**Entries provided**
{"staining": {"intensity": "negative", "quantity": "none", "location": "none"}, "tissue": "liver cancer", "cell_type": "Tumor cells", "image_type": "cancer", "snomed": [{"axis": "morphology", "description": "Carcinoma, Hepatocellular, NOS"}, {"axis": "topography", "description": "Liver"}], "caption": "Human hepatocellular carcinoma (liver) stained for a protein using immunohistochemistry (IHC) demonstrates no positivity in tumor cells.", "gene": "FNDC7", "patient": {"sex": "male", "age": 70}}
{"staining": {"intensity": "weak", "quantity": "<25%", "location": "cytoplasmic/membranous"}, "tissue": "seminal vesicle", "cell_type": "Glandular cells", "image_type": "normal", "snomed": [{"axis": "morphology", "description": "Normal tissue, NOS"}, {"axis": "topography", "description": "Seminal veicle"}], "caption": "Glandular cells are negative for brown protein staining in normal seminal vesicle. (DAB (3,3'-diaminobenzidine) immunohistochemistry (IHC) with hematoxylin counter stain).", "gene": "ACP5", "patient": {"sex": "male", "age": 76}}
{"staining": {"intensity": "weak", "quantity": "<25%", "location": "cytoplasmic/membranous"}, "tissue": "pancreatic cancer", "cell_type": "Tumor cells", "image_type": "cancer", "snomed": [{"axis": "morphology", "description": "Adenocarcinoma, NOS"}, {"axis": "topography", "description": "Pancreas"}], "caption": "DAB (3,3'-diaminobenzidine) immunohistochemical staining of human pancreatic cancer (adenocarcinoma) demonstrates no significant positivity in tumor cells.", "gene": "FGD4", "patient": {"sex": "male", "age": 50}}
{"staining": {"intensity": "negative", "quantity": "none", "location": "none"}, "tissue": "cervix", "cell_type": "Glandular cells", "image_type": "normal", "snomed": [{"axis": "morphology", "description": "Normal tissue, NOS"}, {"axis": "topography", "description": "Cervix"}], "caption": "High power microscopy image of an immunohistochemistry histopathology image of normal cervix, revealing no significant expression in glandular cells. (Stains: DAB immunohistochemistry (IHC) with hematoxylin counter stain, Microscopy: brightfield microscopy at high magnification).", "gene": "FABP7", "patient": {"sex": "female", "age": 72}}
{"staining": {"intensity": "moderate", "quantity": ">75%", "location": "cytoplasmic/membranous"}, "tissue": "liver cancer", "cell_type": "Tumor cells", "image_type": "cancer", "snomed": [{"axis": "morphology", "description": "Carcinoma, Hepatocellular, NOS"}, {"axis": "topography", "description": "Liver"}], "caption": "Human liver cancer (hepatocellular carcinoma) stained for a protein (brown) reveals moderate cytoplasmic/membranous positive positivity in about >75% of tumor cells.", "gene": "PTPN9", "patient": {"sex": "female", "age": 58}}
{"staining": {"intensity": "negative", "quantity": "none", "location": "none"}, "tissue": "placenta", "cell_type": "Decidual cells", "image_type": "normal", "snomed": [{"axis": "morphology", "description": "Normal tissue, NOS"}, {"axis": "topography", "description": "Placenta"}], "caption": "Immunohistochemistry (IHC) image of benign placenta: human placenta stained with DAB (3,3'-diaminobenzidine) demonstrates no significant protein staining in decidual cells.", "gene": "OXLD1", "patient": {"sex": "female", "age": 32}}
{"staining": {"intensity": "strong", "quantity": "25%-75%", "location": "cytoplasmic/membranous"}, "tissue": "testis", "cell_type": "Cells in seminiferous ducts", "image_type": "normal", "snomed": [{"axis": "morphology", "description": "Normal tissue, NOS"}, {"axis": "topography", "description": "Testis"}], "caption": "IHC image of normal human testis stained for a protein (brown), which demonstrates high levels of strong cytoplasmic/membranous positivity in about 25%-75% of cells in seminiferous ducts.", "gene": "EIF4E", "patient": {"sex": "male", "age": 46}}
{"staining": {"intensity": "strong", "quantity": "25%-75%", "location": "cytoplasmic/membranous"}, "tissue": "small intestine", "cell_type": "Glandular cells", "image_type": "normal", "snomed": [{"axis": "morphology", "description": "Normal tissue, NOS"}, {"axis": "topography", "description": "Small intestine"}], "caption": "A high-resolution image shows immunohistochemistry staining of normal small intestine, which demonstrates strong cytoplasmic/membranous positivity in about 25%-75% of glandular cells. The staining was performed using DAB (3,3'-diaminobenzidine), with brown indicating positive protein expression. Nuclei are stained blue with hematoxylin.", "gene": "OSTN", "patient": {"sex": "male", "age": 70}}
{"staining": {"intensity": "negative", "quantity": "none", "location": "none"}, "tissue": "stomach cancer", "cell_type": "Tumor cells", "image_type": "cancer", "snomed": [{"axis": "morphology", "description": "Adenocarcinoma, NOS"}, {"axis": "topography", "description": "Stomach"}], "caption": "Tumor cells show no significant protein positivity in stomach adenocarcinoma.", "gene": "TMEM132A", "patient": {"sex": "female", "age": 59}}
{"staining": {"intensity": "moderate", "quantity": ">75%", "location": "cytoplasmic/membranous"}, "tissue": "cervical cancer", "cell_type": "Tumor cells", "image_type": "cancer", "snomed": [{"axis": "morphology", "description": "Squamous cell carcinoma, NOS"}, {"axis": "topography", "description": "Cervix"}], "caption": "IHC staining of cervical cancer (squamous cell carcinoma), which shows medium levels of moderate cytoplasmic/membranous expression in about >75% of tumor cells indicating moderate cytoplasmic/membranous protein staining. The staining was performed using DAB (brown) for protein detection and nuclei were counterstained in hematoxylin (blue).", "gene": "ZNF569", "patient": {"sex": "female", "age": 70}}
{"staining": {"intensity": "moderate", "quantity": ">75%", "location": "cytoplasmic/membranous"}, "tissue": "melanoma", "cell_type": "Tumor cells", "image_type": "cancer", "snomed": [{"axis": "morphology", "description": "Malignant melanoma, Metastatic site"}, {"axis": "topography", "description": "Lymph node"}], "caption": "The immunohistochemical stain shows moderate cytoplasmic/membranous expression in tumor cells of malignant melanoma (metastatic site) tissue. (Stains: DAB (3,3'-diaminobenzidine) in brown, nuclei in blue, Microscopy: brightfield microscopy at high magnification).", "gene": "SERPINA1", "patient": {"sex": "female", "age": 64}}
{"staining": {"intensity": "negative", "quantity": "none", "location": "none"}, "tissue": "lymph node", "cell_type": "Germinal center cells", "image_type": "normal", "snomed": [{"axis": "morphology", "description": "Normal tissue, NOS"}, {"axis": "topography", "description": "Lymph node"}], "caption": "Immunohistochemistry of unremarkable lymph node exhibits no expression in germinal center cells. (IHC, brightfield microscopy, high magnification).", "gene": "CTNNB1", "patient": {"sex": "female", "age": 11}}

**What is needed**
Write out, exactly as given, the line containing "immunohistochemical stain shows" and every line after it to the end of the records. Include nothing else.

**Task solution**
{"staining": {"intensity": "moderate", "quantity": ">75%", "location": "cytoplasmic/membranous"}, "tissue": "melanoma", "cell_type": "Tumor cells", "image_type": "cancer", "snomed": [{"axis": "morphology", "description": "Malignant melanoma, Metastatic site"}, {"axis": "topography", "description": "Lymph node"}], "caption": "The immunohistochemical stain shows moderate cytoplasmic/membranous expression in tumor cells of malignant melanoma (metastatic site) tissue. (Stains: DAB (3,3'-diaminobenzidine) in brown, nuclei in blue, Microscopy: brightfield microscopy at high magnification).", "gene": "SERPINA1", "patient": {"sex": "female", "age": 64}}
{"staining": {"intensity": "negative", "quantity": "none", "location": "none"}, "tissue": "lymph node", "cell_type": "Germinal center cells", "image_type": "normal", "snomed": [{"axis": "morphology", "description": "Normal tissue, NOS"}, {"axis": "topography", "description": "Lymph node"}], "caption": "Immunohistochemistry of unremarkable lymph node exhibits no expression in germinal center cells. (IHC, brightfield microscopy, high magnification).", "gene": "CTNNB1", "patient": {"sex": "female", "age": 11}}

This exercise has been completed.